As a young man, David McConnell began his career as a song writer and record producer in Los Angeles where he worked on album projects with iconic recording artists such as Elliott Smith and Lou Barlow of Folk Implosion and Dinosaur Jr. Although McConnell made music for labels such as Virgin Records and Dreamworks, the industry ultimately deemed his work too experimental or avant-garde to be commercially successful.
McConnell exited the commercial music world and entered the visual art world after leaving his native California and relocating to North Carolina in 2004. He began making sound installations and large paintings that referenced the iconography and mythology of the music world. These works often address the clash of music culture and religious ideology. In 2006 he made a controversial installation that incorporated a score he composed around a recording of himself reading the first page of the Holy Bible backwards. This led to a gallery solo show which caught the attention of several museum curators on the east coast.

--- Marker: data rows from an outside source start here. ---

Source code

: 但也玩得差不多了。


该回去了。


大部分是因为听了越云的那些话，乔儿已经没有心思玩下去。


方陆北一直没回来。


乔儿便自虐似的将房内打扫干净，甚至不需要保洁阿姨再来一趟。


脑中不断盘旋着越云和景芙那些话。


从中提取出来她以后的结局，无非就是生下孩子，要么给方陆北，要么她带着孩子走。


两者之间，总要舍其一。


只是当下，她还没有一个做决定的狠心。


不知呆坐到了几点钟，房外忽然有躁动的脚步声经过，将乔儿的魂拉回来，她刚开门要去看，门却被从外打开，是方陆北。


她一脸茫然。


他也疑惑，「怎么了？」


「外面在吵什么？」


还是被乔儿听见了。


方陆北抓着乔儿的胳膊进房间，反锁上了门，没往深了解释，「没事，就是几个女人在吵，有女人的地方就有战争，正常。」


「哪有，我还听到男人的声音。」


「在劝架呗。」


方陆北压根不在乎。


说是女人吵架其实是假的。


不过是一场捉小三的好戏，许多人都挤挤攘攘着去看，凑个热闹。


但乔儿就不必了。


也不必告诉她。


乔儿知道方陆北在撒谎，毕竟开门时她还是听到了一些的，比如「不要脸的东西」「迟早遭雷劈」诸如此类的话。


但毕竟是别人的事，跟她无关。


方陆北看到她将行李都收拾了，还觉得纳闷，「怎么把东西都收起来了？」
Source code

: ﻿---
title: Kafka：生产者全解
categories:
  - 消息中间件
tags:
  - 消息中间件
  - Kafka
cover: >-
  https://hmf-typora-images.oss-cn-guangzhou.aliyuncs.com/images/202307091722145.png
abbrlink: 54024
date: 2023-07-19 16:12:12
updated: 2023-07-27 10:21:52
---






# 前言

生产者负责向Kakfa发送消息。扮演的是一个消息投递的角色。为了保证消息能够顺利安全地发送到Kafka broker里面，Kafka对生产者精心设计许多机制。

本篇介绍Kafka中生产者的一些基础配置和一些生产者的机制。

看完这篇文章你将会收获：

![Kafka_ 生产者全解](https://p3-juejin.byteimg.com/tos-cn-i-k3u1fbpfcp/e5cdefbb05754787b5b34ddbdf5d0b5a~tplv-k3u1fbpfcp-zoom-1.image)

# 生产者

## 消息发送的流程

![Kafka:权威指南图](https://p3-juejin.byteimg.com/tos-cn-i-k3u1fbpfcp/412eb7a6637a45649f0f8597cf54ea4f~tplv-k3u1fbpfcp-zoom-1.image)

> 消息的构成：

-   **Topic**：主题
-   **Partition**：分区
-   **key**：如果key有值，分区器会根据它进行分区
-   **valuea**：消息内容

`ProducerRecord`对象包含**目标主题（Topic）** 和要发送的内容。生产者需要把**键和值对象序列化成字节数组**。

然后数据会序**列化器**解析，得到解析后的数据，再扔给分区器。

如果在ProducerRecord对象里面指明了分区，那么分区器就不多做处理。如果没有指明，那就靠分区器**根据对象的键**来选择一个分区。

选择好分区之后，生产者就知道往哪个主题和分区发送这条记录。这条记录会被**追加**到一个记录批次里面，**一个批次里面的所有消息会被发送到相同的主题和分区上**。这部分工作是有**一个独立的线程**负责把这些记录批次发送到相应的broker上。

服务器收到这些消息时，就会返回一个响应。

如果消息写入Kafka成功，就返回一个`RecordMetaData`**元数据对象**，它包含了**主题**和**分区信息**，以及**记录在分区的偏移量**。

In 2007 Trevor Schoonmaker- the curator of contemporary art at The Nasher Museum of Art at Duke University included McConnell’s most ambitious sound installation to date, “Phonosymphonic Sun” in what would become the acclaimed exhibition “The Record. Contemporary Art and Vinyl”. In 2010 the exhibition opened to mass success at The Nasher and drew major audiences as it traveled to the ICA in Boston, The Miami Art Museum and The Henry Gallery at the University of Washington in Seattle.
After the birth of his son in 2010 McConnell began a quest to understand more about food, healthy eating/cooking and responsible consumer practices related to food. This research led to a largely “corporate-free” sustainably farmed diet for his son and himself and also provided inspiration for imagery that has worked its way into his video and two-dimensional work. In addition, he has expanded on his visual vocabulary by including “digital sound wave sampling” in his paintings and is also incorporating imported designer fabrics into his mixed media canvases.
McConnell’s work has been discussed or featured in publications such as Spin Magazine, The Boston Globe, The San Francisco Bay Guardian and on NPR. In 2012 McConnell won the North Carolina Artist Fellowship Award.